Copy out each line of the entries below in which the string "Stuck" appears.

Stored dataset items
______

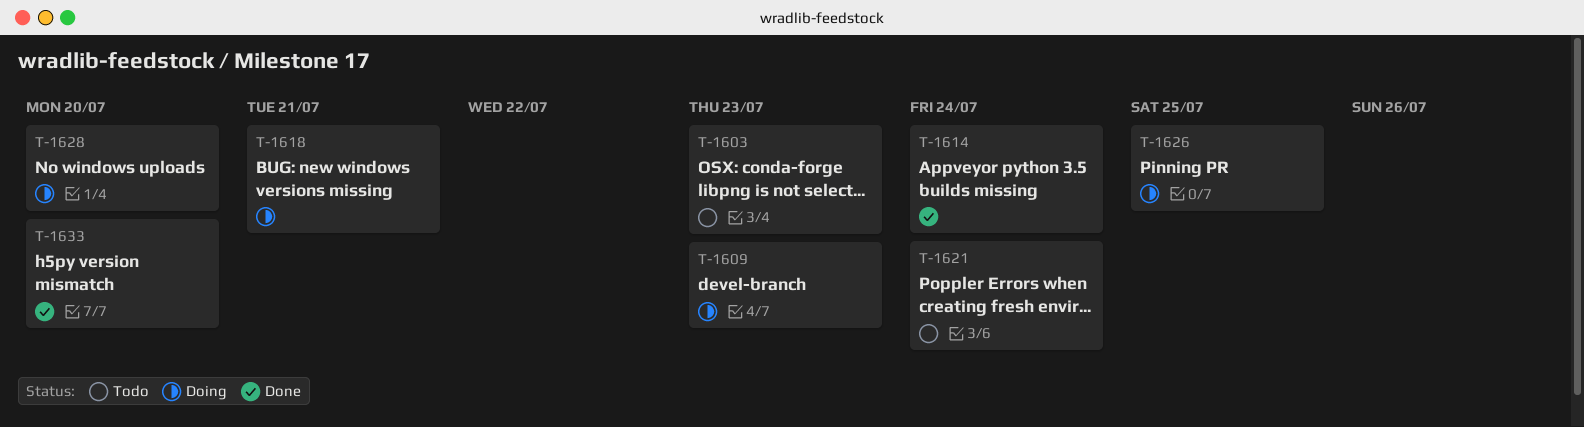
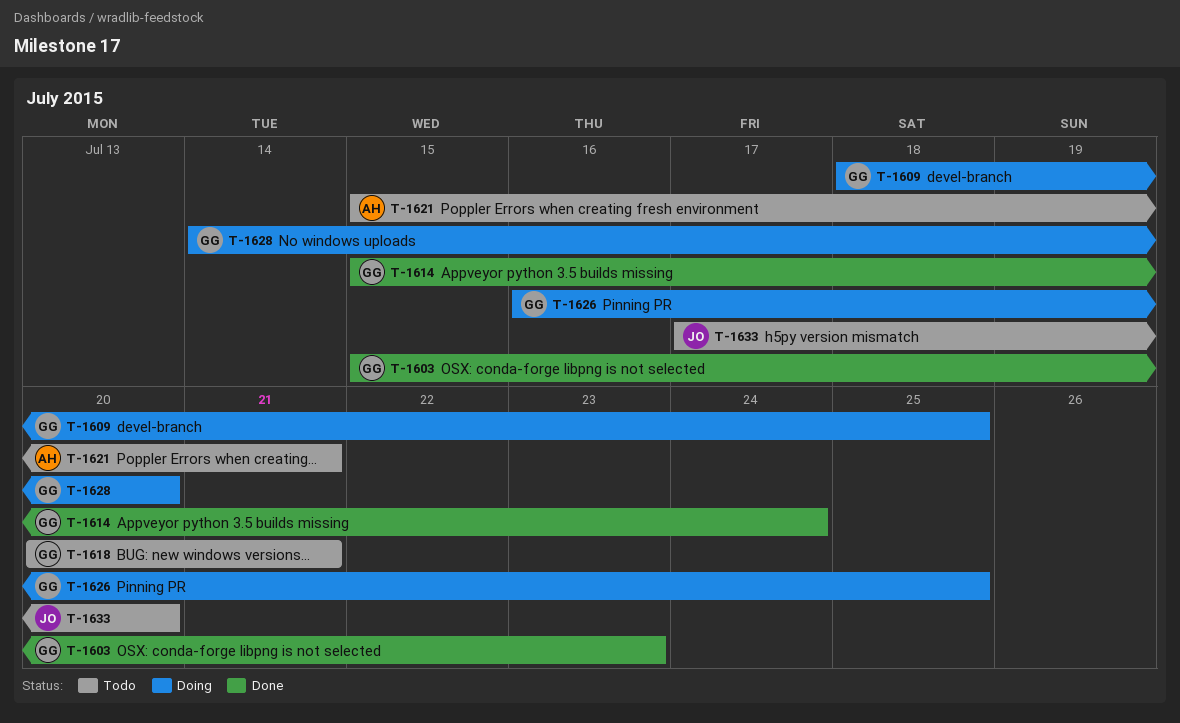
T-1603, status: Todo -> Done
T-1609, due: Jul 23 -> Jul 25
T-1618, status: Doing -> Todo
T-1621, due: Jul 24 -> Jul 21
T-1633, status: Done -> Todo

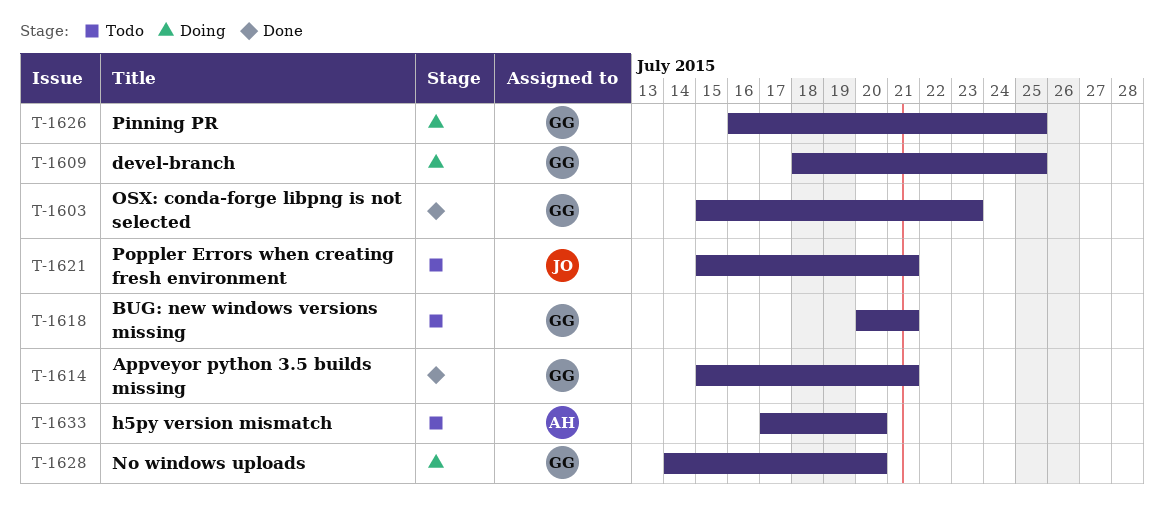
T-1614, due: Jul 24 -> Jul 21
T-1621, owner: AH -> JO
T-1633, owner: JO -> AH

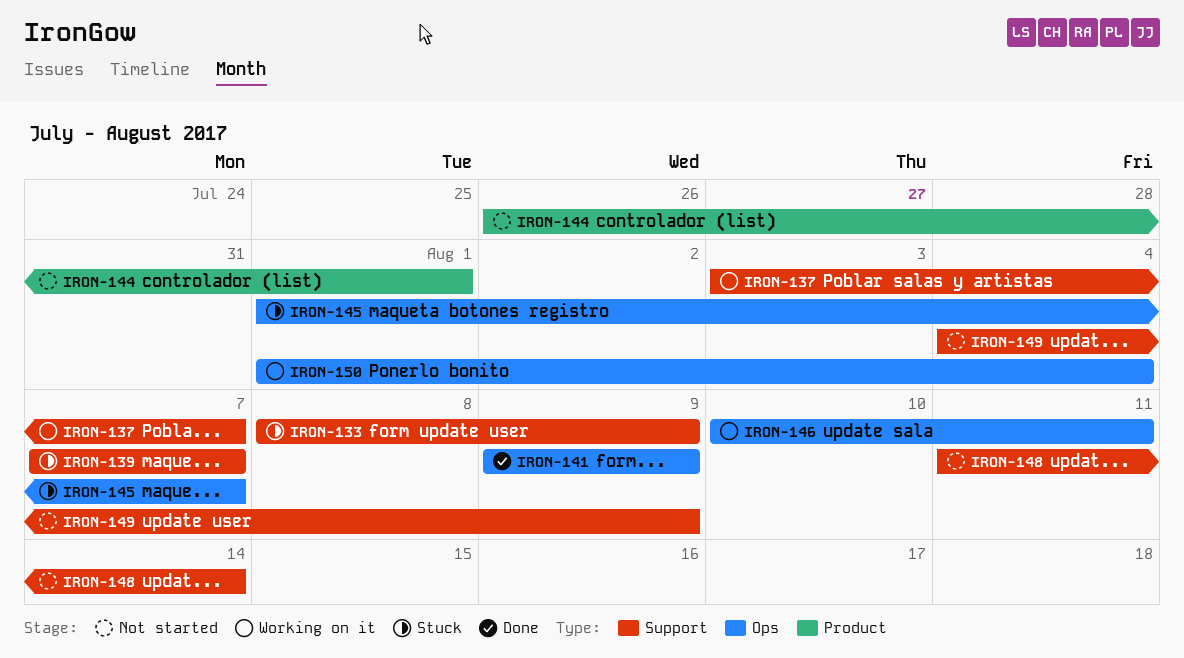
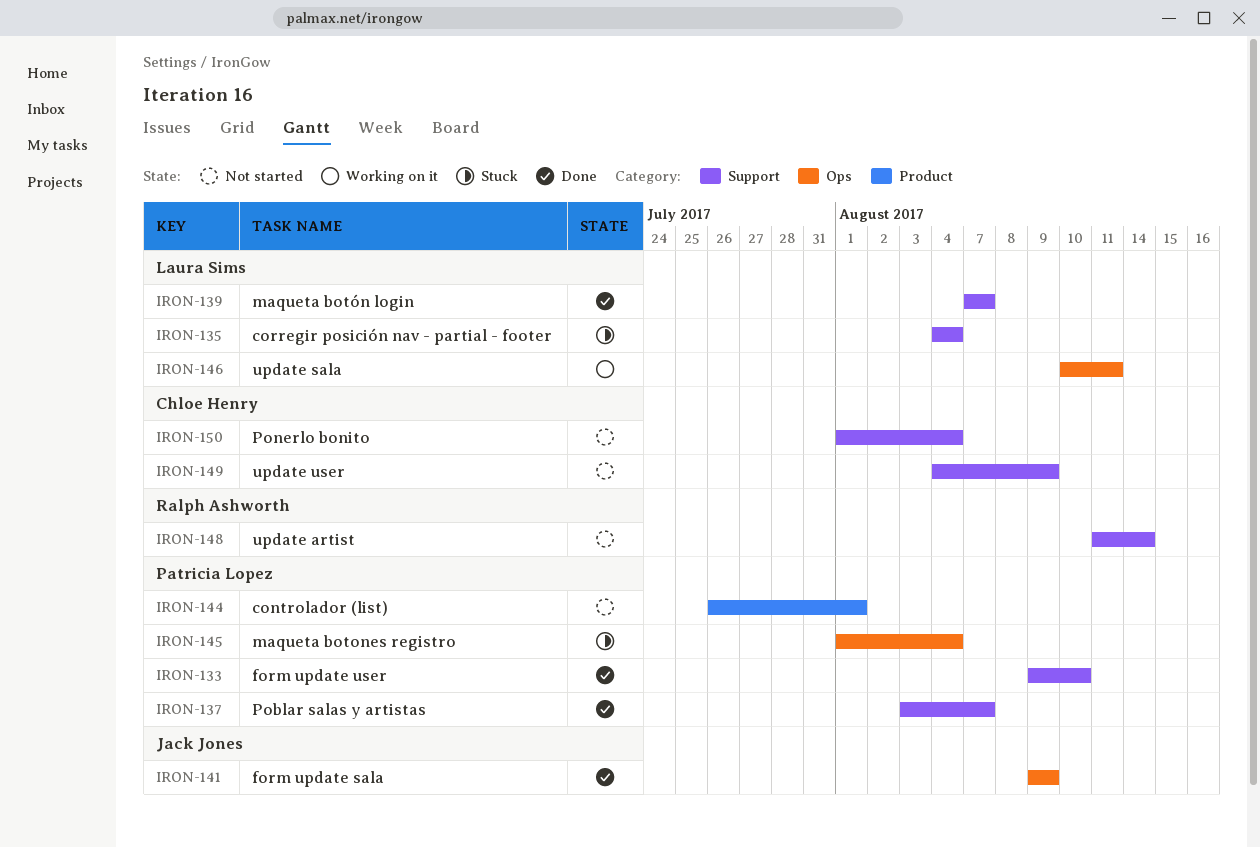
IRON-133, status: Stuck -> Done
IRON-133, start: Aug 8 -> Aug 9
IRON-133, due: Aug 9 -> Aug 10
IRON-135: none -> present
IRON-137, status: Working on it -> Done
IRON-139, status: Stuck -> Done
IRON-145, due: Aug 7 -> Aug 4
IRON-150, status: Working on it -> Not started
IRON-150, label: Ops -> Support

______

— TASK SOLUTION —
IRON-133, status: Stuck -> Done
IRON-139, status: Stuck -> Done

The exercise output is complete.